When I go over to Taiwan to visit Dave, he still has that older brother role. Taiwan has several features that have been hurdles to “doing my own thing” during the day while Dave is at his job. Taiwan is full of hazards to people with developmental disabilities. Many roads are multi-laned in each direction with fast drivers (crossing the road at a traffic light is treacherous since in Taiwan, traffic laws are treated as suggestions.) I don’t speak or read any Chinese. Dangers lurk in his apartment such as his gas stove. I’m not used to using a gas stove which could be quite dangerous for a person who doesn’t know what (s)he is doing. Dave isn’t wild for me to go on the porch where the gas is, though I have gone there to help out with the laundry while he was at work. I haven’t figured out how to travel places in Taiwan, though they have a great public transportation system, such as dependable buses and trains. It wouldn’t matter if I did figure it out, as I have no way to get to the stations and back. It would be easy to get lost in the city he lives in, and I would have no way to get help if I did. Though their transportation system is great, it is still daunting to use.

Another point of interest, Taiwan is actually safer than the United States in many ways, such as a very low violent crime rate. A person can go outside at three in the morning without worry. The irony is that due to some issues like what I mentioned above, I can’t really safely do much while he is at work, other than hang out with the cat and chill. Neurotypical people might venture out into the city to go to stores or walk to the stations. There again due to my safety, he is taking the role of older brother! He must provide my meals and other needs, though I try to help tend his cat Richard for him in return. Dave has taught me how to use Taiwan’s money, but to know how much to pay, I have to look at the number on the cash register. Other items such as his gas stove he could teach me, but seems to deem too risky for my use.
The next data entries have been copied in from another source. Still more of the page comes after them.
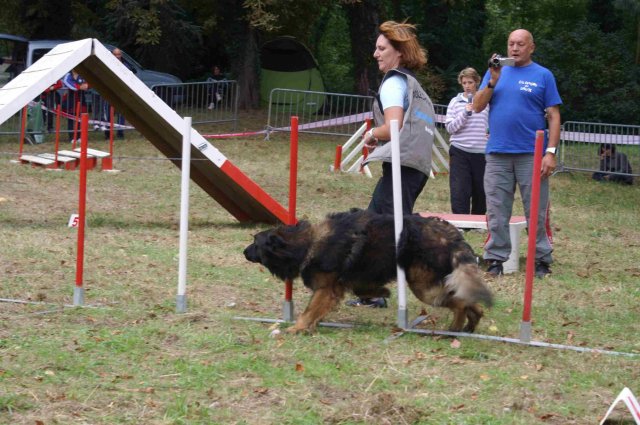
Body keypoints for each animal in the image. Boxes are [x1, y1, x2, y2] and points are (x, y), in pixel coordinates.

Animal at [242, 210, 492, 332]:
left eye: (255, 242)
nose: (243, 252)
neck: (307, 243)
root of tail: (451, 234)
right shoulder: (344, 284)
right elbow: (360, 289)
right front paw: (382, 293)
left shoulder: (326, 289)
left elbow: (309, 311)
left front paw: (297, 328)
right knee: (470, 301)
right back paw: (469, 326)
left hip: (423, 288)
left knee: (459, 302)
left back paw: (456, 326)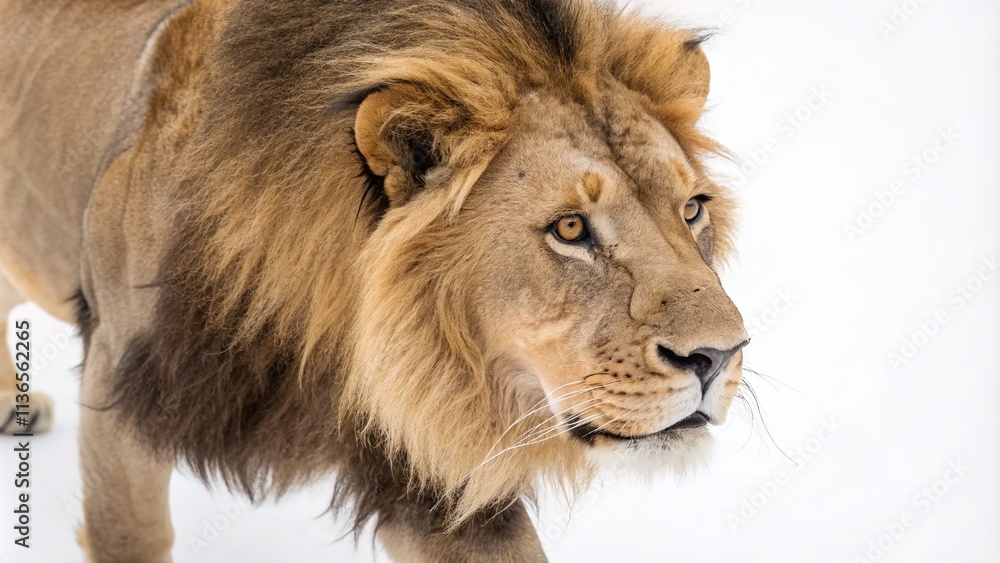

Though I may be in the younger brother role, I am still doing my share of fulfilling activities. My dad and I co-teach a Religious Education class at our church. I really enjoy it; it gives me a chance to teach (I would love to work in a school, but it doesn’t seem to be in the cards), and my church really needs me, as there’s a shortage of teachers.

I finally learned how to make a birdhouse. Back in seventh grade everyone was required to take a shop class. Because of my lack of coordination, I had to get permission to be exempt from the class for my own safety. When Dave’s turn came to take the class (he took it during his eighth grade year), he built a birdhouse in class. Many years later in my dad’s new shed, I finally created my own birdhouse from scratch. I even cut the pieces from a board, using a circular saw under Dad’s close watch. He only helped with a difficult cut required to make the roof. Everything else I did. We went to Lowe’s, where I picked out and purchased a green paint to use to paint the house. On May 1st we held a retreat for our Religious Education Class for First Communion, and First Confession. At Father Dominic’s suggestion, I gave a short presentation about my birdhouse at the retreat. It focused on being good stewards to God’s creation, but additionally talked about the accomplishment of building the bird house.

Overall, at this point, I think Dave is functioning as the older brother, though he is younger. That does not mean I haven’t accomplished anything, as I mentioned two accomplishments above. What it does show is an effect that autism can have in a family when only one child has it.